What I have learned in my own practice is that these poisons/medicines have the ability not only to cure or kill, they can pierce through our current perceptions and reveal new possibilities that were hidden behind a veil of illusion.

The idea of being pierced is as old as cupid and even older still, I feel it finds one of its most beautiful expressions in the Sacred Heart of Jesus Christ In Catholic and folk-Catholic-magic traditions. The sacred and pierced heart is a requisite for curing or cursing; a pierced heart is a requisite because the pierced and sacred heart represents a heart that has been cut, punctured, wounded in some way and yet is still vital, still beating, still blessing, sacral, and sacred.

This sacred heart, often depicted as wrapped in the crown of thorns worn by Christ during the Passion, is pierced by the suffering of humanity as well as the sufferings, large and small, that we all experience in our daily lives.

As the heart is punctured so too our sense of safety and security, as the heart is punctured so too our sense of isolation that is questioned, as the heart is punctured so too our moments of selfishness illuminated and called out for what they really are. The pierced heart is experienced by the one who sees beyond the veil — through life experience, through innate wisdom, through plant magic, and most essentially through ineffable mystery.

It is a theme we see in baneful magic again and again — the piercing and puncturing of a heart to wound, curse, or in some cases sting into regret and recognition, and yet having a pierced heart is absolutely emphasized in healing and love work as well.

For me, the iconography of the pierced heart has always spoken not only to the relationship between cursing and curing — but also to the relationship between life and death. And what better time or season to celebrate the way that those two forces dance with each other?

Living in the Southwest where the harvest cycles definitely do not follow that of the Euro-centric Wheel of the Year, I know our own land wights and spirits are on a different calendar and we have our own versions of the life/death energies. Perhaps these are best expressed in one of the most popular dualities right now if that of Nuestra Senora de Guadalupe: Our Lady of Guadalupe & her skull sister Santisima (or in some areas Santa) Muerte-Most Holy Death or Our Lady Most Holy Death.

Our Lady of Guadalupe and Santisima Muerte

These two are actually sister figures, both based on ancient Nahuatl Goddesses. Our Lady of Guadalupe is the Catholicized incarnation of Tonantzin while Santisima Muerte is a Catholic-folk and increasingly so-called “narco” saint based on the Lady of Death, Mictecacihuatl. In Nahuatl-Aztec culture Tonantzin was an earth and fertility Goddess, bringing life giving rains to the hills, valley, and canyons, and bestowing life giving properties on the land and the people.

To include our sacred plant theme, some believe that Tonantzin is specifically affiliated with the Agave plant and its various ritual and ecstatic uses.
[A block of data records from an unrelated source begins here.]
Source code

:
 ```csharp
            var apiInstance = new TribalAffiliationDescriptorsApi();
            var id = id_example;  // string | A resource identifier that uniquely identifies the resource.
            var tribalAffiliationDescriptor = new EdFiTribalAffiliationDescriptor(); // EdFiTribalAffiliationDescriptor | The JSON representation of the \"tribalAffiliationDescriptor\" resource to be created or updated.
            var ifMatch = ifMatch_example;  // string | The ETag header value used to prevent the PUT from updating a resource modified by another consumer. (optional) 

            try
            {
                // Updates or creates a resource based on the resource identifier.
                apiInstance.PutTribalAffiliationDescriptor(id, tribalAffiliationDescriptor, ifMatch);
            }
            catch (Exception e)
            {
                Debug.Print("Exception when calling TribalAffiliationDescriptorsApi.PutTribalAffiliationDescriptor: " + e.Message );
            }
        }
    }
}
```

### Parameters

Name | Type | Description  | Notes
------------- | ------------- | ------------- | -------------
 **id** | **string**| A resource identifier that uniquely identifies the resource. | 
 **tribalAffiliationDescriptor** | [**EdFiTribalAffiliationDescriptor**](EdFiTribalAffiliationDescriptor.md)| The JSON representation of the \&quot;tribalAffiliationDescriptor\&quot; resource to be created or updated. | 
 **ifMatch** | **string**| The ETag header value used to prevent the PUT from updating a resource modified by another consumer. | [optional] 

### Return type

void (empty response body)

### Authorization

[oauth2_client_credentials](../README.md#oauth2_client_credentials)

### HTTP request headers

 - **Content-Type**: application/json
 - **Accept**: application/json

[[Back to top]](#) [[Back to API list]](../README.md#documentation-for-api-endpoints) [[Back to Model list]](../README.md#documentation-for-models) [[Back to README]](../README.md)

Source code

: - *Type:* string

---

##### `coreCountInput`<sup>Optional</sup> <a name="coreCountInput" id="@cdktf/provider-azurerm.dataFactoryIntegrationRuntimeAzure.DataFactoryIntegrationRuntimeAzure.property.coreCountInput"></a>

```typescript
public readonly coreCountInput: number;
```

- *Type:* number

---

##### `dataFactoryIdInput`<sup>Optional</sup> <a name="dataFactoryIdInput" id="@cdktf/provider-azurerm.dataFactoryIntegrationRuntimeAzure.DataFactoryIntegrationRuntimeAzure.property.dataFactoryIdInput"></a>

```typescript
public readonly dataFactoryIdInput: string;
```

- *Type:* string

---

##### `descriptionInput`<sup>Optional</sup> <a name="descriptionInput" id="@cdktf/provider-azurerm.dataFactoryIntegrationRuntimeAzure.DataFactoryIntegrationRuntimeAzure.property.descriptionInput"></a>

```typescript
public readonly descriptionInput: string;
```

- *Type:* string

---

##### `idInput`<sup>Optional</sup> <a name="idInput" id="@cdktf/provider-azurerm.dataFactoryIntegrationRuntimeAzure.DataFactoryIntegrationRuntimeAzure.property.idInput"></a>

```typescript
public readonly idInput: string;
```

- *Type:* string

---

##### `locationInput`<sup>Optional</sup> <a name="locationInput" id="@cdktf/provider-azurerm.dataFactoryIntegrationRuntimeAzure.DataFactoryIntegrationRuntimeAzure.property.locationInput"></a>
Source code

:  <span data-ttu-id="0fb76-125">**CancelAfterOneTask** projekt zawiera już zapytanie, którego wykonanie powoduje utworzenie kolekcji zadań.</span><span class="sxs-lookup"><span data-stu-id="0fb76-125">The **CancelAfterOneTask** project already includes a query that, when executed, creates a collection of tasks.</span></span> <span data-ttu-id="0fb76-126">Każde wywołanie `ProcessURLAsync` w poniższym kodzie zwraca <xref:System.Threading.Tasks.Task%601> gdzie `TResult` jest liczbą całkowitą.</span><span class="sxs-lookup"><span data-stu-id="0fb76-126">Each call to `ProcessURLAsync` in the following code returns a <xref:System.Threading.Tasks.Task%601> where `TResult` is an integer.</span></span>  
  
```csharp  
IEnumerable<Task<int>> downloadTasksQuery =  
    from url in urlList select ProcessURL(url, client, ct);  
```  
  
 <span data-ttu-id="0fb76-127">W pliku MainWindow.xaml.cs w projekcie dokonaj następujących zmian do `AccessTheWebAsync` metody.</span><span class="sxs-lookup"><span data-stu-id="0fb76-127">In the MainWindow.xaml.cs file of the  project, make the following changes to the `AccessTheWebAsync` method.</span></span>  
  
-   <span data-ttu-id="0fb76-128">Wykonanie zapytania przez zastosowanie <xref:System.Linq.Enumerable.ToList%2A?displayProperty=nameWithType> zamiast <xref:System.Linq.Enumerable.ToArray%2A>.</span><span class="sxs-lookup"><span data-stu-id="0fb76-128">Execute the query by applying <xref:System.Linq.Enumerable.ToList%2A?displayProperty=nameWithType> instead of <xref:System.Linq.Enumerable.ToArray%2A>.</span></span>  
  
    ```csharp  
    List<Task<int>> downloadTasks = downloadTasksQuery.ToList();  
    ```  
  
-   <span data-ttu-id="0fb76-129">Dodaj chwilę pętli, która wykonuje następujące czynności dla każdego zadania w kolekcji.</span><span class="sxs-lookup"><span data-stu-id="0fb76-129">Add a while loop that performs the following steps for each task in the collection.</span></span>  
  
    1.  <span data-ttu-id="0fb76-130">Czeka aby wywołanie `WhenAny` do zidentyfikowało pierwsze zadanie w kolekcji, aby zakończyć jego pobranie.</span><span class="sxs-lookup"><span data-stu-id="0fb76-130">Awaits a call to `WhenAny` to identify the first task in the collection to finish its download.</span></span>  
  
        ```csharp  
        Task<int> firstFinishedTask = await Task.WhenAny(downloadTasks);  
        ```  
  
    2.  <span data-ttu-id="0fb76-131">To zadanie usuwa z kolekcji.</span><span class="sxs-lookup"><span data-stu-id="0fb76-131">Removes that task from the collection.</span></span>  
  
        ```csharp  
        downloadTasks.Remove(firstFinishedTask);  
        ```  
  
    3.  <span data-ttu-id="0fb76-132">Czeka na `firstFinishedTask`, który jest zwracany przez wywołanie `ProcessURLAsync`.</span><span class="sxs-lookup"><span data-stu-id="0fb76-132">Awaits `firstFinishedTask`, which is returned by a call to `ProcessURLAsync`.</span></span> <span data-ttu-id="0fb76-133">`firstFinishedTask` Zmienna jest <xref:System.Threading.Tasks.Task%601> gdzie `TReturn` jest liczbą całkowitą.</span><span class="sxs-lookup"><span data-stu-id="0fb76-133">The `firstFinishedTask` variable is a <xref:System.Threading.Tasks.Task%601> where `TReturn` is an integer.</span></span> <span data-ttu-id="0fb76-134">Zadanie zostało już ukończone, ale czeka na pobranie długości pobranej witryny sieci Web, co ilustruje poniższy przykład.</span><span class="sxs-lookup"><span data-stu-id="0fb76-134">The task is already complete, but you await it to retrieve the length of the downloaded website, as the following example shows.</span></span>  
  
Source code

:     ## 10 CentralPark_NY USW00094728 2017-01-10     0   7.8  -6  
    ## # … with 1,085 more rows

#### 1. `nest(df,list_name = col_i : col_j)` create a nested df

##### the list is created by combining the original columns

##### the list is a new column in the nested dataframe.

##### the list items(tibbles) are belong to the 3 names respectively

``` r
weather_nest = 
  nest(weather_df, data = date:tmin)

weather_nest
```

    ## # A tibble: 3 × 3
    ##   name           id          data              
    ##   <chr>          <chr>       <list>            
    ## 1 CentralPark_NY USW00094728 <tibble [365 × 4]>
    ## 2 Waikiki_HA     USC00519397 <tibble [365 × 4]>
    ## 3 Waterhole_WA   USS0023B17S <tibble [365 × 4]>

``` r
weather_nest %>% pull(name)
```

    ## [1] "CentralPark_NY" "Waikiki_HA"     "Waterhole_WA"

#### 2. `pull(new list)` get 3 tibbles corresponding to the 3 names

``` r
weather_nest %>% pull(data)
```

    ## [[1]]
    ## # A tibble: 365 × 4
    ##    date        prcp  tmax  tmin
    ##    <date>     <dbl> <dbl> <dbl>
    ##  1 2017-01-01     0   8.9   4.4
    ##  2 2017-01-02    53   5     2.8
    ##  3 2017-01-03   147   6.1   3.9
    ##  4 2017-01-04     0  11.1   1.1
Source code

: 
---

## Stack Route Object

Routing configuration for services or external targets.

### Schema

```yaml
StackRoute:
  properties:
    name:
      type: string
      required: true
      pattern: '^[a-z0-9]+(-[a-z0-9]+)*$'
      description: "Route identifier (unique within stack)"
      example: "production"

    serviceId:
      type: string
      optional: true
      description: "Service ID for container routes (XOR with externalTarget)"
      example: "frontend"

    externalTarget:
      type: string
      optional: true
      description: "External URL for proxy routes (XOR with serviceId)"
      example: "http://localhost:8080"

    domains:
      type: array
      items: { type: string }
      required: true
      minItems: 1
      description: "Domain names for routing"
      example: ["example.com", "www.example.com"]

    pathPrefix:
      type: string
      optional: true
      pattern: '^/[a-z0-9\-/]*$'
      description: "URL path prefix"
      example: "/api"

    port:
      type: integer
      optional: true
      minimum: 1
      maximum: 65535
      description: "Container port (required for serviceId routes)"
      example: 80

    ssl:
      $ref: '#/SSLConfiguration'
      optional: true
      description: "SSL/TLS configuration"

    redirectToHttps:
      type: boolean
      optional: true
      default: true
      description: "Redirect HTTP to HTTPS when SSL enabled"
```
Like the Sumerian Inanna and her skull sister Ereshkigal, Tonantzin had a relationship with her own shadow sister, Mictecacihuatl, the Lady of Death. In Meso-American culture death was highly esteemed because the ancestors were seen to be guiding forces of both wisdom and prophecy.

Therefore the Lord and Lady of Death had to be propitiated whenever someone passed beyond the veil so that they would accept their soul and as it were, make a home for them. Mictecacihuatl possesses the guise of Santisima Muerte, who has interestingly become increasingly allied with those involved in the illegal drug and arms trades in Mexico and the US-Mexican border, but is also known throughout the Southwest simply as La Huesera –– the bone woman — and is venerated as such, the Mother of death who sings life into the bones so that the cycle may spiral out yet again.

Ideas that are apparent opposites but underneath share a solid unity with one another should always make us pause and reflect.
In the case of hexing and healing or cursing and curing the folk magician should at the very least understand the relationship — perhaps as the winds blow from the otherworld into our own they will carry a bit of wisdom with them to aid us in our efforts.

May you all have a blessed Season of the Dead!